Fernando Meireles se superou. Para quem não sabe, ele é o mesmo diretor de Cidade de Deus - pra mim, melhor filme da retomada cinematográfica brasileira.
Ensaio Sobre a Cegueira é baseado no livro homônimo de José Saramago (jornalista e poeta português, vencedor do Prêmio Nobel), que conta a história de uma cidade que é tomada por uma cegueira branca e os “contaminados” são deixados em um lugar à parte, jogados à própria sorte.
A partir daí os instintos humanos se sobressaem. O melhor e o pior. Solidariedade e crueldade. Respeito e violação. Para quem não viu corra ao cinema mais próximo. A única certeza é a inquietação após a película.
E Brasília também está sendo tomada por uma cegueira, só que cor-de-rosa. Nessa semana, o jornal Correio Braziliense escancarou o que a gente tá cansado de ver pelas madrugadas, por ali, nas redondezas do Hotel Nacional.
Meninas fazem sexo oral por R$ 3 e meninos são espancados, além de violados sexualmente. Todo mundo sabe que isso existe, mas parece que ler os detalhes dói mais. Ouvir deve ser pior ainda.
Mas essa cegueira não é exclusiva da capital federal. É uma epidemia espalhada pelo país todo.
Quando eu tinha uns 13, 14 anos, estava em alguma praia do nordeste. Conheci uma menina que devia ter a minha idade e conversamos bastante entre uma onda e outra. Ela era de lá e visualmente dava pra perceber que suas condições financeiras não eram das melhores.

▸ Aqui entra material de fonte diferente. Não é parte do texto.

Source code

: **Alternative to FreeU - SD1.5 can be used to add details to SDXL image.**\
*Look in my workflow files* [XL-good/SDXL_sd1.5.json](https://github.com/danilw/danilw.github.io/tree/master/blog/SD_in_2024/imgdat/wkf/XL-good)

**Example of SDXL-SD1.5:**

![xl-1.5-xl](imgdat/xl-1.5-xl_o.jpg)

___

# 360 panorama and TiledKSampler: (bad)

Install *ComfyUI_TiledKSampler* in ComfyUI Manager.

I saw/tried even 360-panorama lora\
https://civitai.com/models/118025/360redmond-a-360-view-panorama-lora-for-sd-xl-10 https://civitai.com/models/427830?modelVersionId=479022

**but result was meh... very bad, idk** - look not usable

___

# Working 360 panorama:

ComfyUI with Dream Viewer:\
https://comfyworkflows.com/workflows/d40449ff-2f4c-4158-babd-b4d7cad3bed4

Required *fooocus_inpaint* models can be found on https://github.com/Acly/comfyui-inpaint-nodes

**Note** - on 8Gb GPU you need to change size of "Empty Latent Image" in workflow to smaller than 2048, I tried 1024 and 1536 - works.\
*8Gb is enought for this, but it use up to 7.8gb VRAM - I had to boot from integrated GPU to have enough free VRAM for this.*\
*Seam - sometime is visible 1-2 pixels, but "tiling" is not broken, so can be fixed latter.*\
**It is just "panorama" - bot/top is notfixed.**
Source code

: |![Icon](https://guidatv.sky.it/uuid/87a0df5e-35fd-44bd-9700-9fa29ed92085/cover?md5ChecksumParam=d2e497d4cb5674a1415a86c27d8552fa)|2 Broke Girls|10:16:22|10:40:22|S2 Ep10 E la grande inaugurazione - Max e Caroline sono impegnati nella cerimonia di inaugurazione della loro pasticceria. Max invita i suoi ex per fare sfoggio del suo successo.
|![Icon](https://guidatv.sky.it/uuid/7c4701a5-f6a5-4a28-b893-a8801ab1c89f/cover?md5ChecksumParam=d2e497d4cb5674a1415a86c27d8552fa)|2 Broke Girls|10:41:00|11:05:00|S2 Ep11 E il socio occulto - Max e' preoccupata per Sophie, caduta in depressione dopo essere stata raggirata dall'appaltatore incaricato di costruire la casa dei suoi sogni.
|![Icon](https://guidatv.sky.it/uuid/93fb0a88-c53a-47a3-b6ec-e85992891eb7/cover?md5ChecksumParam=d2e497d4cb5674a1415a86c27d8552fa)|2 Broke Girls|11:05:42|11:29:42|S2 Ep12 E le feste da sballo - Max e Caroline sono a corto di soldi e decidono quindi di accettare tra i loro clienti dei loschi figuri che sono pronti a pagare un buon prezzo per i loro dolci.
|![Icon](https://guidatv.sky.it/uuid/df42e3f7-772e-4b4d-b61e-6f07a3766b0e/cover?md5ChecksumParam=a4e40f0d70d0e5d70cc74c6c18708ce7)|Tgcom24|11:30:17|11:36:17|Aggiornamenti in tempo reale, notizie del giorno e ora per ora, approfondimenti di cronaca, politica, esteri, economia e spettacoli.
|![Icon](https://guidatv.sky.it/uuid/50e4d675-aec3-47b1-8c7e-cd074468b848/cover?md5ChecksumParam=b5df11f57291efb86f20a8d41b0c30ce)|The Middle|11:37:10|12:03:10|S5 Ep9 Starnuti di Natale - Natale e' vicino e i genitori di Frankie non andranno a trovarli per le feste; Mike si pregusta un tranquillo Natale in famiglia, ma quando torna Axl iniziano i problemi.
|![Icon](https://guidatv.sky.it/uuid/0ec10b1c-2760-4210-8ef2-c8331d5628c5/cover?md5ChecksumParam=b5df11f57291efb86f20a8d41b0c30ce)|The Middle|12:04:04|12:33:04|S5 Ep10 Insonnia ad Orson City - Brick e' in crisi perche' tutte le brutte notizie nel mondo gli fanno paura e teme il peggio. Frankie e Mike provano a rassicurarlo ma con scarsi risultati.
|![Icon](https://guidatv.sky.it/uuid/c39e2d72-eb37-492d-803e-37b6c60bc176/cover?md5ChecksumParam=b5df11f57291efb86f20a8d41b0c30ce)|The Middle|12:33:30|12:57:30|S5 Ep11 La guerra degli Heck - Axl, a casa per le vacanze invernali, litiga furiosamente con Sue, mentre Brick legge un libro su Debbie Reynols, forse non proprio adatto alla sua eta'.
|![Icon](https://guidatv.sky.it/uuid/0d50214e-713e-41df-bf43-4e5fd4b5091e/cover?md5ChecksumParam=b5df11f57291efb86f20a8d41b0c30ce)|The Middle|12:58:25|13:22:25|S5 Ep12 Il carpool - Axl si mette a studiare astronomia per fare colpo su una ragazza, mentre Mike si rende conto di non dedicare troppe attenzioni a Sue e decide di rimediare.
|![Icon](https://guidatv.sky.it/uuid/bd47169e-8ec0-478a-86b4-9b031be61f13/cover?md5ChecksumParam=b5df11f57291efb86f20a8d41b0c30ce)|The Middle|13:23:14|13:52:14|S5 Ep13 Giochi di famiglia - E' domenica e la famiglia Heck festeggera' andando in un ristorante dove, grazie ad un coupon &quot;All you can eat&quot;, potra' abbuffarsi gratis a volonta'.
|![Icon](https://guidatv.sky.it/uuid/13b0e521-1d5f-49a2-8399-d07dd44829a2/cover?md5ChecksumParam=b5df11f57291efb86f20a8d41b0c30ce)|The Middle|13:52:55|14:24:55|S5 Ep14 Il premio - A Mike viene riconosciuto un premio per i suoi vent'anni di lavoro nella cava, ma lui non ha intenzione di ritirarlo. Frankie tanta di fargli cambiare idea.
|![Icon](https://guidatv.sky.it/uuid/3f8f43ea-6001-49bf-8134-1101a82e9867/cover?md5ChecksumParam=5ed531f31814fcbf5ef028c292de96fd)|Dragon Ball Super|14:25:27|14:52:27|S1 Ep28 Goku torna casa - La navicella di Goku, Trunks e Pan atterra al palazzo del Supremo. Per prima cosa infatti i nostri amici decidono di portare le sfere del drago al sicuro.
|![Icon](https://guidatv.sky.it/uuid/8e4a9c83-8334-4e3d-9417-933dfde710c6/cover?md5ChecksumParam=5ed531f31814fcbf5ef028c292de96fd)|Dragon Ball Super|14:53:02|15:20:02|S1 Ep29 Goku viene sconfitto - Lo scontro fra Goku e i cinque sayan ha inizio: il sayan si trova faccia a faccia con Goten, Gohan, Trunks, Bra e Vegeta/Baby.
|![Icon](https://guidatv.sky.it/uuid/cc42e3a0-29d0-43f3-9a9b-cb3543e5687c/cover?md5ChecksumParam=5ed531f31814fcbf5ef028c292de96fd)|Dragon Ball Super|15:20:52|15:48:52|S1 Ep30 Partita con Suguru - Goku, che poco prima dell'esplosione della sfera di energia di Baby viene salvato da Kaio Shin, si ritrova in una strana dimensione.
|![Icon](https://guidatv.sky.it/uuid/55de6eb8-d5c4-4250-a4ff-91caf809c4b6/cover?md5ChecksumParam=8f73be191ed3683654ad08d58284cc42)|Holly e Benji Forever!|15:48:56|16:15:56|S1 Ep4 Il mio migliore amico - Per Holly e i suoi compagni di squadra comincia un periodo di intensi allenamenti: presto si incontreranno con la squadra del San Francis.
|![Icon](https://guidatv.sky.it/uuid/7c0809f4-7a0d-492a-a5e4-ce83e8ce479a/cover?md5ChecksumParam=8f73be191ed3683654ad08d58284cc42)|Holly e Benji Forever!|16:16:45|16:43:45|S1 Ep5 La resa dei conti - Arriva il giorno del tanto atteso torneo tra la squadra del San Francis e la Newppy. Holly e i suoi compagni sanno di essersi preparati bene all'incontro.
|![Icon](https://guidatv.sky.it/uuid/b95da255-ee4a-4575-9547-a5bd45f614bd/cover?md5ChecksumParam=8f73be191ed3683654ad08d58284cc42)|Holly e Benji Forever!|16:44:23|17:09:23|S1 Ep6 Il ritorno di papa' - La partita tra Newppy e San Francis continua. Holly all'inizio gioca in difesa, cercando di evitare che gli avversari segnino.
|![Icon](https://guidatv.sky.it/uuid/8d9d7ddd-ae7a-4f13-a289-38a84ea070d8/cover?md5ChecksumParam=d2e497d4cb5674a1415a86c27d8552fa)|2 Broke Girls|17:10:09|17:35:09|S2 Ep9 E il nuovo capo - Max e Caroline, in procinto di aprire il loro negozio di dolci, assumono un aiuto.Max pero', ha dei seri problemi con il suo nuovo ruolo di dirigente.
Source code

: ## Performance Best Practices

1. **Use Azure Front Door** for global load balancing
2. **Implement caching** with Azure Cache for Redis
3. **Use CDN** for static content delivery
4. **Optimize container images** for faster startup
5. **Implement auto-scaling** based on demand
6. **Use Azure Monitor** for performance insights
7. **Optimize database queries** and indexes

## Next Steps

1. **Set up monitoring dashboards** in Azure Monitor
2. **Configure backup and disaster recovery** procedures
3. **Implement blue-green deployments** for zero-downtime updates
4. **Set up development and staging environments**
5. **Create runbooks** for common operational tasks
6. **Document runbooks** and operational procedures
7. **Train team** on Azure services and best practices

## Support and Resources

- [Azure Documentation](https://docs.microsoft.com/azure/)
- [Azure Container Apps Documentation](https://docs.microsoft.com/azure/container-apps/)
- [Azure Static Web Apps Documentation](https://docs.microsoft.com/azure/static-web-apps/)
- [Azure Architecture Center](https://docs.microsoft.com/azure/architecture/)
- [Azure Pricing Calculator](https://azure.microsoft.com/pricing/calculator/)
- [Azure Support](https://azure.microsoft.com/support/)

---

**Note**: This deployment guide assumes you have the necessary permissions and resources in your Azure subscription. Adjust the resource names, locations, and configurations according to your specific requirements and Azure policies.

Passado um tempo um homem branco, feio e barrigudo se aproximou. Com uma cara maliciosa ele começou a conversar com a menina que dava trela pro papo furado dele. Ela sumiu em questões de minutos. Ele também.
Depois das matérias do Correio um monte de político disse que vai fazer isso, o governo aquilo, mas eu quero só ver até quando vão durar essas mudanças. Já já a cegueira cor-de-rosa volta e tudo fica por isso mesmo.
E quando ela voltar o que faremos? Assim como no filme precisamos de alguém que nos guie. E sem dúvida, os únicos imunes a cegueira serão esses meninos e meninas que sofrem na pele a dor do descaso.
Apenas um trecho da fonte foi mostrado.